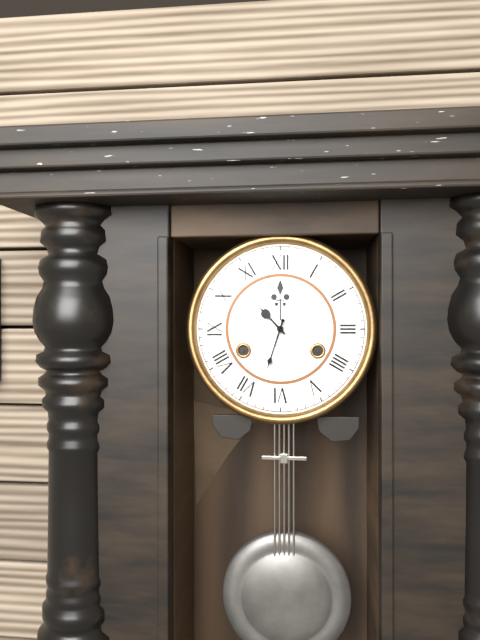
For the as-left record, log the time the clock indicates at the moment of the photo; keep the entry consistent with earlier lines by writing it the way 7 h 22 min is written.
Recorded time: 10 h 33 min
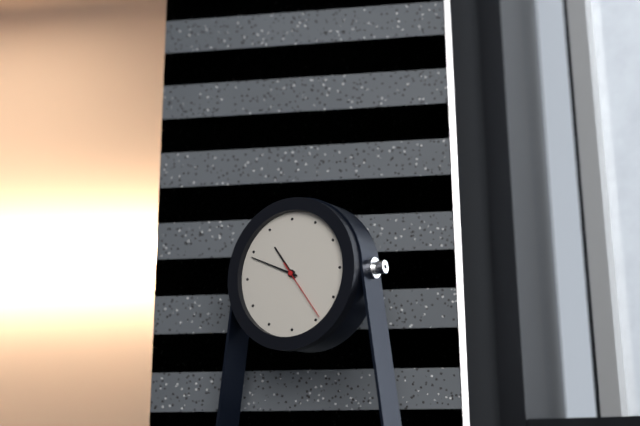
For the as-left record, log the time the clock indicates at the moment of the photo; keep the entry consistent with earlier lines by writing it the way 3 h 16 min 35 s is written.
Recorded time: 10 h 49 min 24 s
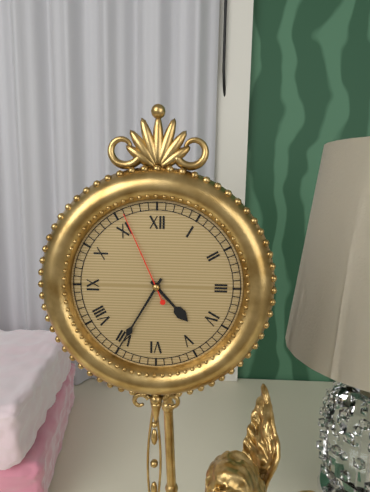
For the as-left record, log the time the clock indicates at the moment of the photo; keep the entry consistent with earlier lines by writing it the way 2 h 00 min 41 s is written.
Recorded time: 4 h 35 min 56 s
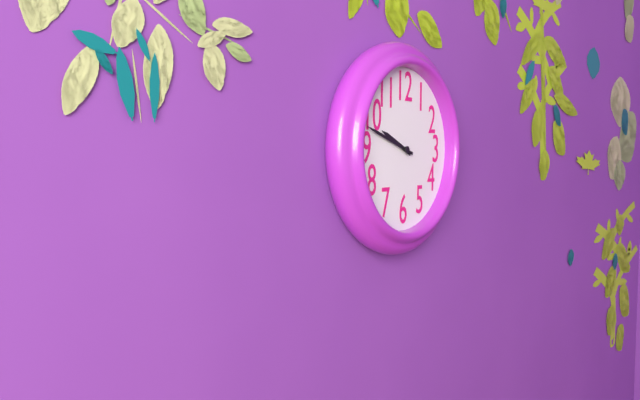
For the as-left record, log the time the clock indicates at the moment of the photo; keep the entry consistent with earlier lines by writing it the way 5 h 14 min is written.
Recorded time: 9 h 48 min
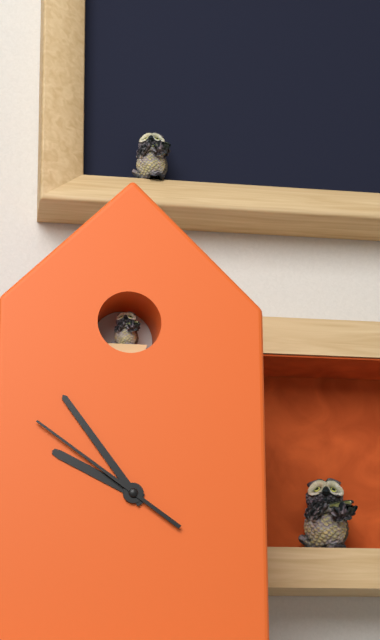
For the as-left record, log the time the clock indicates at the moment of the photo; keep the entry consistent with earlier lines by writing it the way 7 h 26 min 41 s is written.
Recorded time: 9 h 54 min 51 s
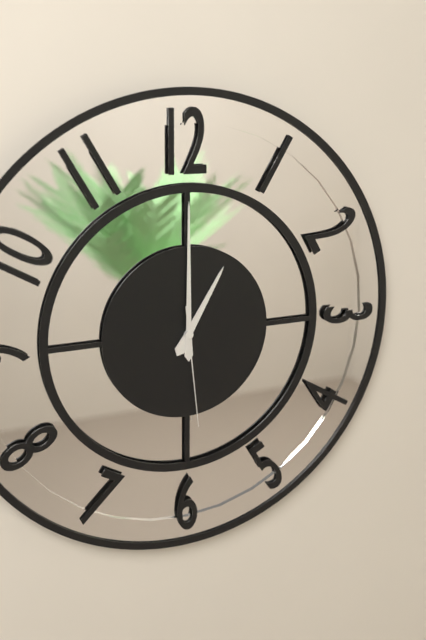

::::

◆ **What this task involves**
Repeat every entry above word for word, without the pictures.

◆ **The completed task**
For the as-left record, log the time the clock indicates at the moment of the photo; keep the entry consistent with earlier lines by writing it the way 7 h 22 min is written.
Recorded time: 10 h 33 min
For the as-left record, log the time the clock indicates at the moment of the photo; keep the entry consistent with earlier lines by writing it the way 3 h 16 min 35 s is written.
Recorded time: 10 h 49 min 24 s
For the as-left record, log the time the clock indicates at the moment of the photo; keep the entry consistent with earlier lines by writing it the way 2 h 00 min 41 s is written.
Recorded time: 4 h 35 min 56 s
For the as-left record, log the time the clock indicates at the moment of the photo; keep the entry consistent with earlier lines by writing it the way 5 h 14 min is written.
Recorded time: 9 h 48 min
For the as-left record, log the time the clock indicates at the moment of the photo; keep the entry consistent with earlier lines by writing it the way 7 h 26 min 41 s is written.
Recorded time: 9 h 54 min 51 s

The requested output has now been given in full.